▶ **CONSEGNA**
Dal brano sul film La ragazza ha volato, ricopia parola per parola tutto ciò che va da "La ragazza ha volato racconta" giù fino a "cambiarle la vita.".

La ragazza ha volato racconta la storia di Nadia, una sedicenne chiusa e solitaria, subisce una violenza sessuale da un ragazzo conosciuto in un bar. Rimasta incinta, deve fare i conti con un figlio in arrivo che può cambiarle la vita.

Presentato in Orizzonti Extra all’ultima Mostra del Cinema di Venezia, La ragazza ha volato di Wilma Labate è un ritratto intenso e non scontato di una ragazza messa a dura prova da quanto le accade e che da sola riesce a trovare la forza di andare avanti. Molto convincente la recitazione della giovane Alma Noce (Gli anni più belli) che rende benissimo il personaggio di un’adolescente che si tiene dentro le paure, le emozioni e gli stati d’animo ma con una determinazione che neanche lei sa di possedere. Tutto il film è “trattenuto”; pochi dialoghi, appena accennate le dimostrazioni di sentimenti che legano Nadia alla sua famiglia che comunque riesce a starle vicino. Quanto al violentatore, interpretato da Luka Zunic (Non odiare), colpiscono lo spettatore la prepotenza, il linguaggio (anche le parole possono violentare) e la totale assenza di rimorso con cui abusa di Nadia. Prova convincente di Wilma Labate che – dopo diversi anni in cui si è dedicata ai documentari – torna a un film di finzione dopo La signorina Effe del 2008.

▶ **DATI FORNITI**
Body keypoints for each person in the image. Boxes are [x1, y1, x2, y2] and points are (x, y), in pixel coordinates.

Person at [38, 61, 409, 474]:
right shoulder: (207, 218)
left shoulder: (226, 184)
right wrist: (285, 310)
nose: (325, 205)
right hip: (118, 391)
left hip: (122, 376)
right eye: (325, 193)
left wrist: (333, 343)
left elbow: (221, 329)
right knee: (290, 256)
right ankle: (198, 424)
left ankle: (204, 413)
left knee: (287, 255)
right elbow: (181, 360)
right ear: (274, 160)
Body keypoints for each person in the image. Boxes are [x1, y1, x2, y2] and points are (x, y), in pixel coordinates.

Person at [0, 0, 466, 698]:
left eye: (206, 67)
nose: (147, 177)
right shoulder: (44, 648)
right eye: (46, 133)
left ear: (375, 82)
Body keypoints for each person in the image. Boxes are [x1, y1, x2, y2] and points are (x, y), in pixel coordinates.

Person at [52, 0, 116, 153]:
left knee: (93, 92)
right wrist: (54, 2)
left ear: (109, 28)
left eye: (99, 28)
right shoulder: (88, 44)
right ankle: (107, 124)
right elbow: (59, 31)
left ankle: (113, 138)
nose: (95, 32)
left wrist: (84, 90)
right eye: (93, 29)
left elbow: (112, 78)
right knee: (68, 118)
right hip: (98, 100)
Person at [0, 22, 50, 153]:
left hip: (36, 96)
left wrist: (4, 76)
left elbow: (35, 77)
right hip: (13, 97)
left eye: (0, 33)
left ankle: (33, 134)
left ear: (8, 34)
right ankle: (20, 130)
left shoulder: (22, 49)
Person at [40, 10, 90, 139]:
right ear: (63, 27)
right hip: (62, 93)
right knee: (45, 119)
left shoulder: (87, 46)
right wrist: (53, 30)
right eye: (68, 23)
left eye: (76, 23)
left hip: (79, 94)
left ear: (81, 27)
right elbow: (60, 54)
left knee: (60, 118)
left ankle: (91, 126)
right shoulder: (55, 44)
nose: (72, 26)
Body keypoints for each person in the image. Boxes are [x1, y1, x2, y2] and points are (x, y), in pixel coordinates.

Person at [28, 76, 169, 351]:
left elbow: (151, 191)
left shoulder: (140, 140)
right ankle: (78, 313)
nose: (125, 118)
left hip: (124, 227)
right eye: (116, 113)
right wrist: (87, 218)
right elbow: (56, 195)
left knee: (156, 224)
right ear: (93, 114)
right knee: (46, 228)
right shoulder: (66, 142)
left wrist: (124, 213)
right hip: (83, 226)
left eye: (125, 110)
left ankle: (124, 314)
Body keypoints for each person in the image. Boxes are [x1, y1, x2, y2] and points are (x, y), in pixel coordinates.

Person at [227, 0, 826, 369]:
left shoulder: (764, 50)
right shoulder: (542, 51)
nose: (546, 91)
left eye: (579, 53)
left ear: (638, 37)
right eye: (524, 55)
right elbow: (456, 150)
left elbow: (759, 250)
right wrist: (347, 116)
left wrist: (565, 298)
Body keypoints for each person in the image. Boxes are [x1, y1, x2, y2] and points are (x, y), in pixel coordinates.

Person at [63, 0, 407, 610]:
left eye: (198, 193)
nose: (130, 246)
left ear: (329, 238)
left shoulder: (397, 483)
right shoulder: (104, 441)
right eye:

▶ **SPAZIO RISPOSTA**
La ragazza ha volato racconta la storia di Nadia, una sedicenne chiusa e solitaria, subisce una violenza sessuale da un ragazzo conosciuto in un bar. Rimasta incinta, deve fare i conti con un figlio in arrivo che può cambiarle la vita.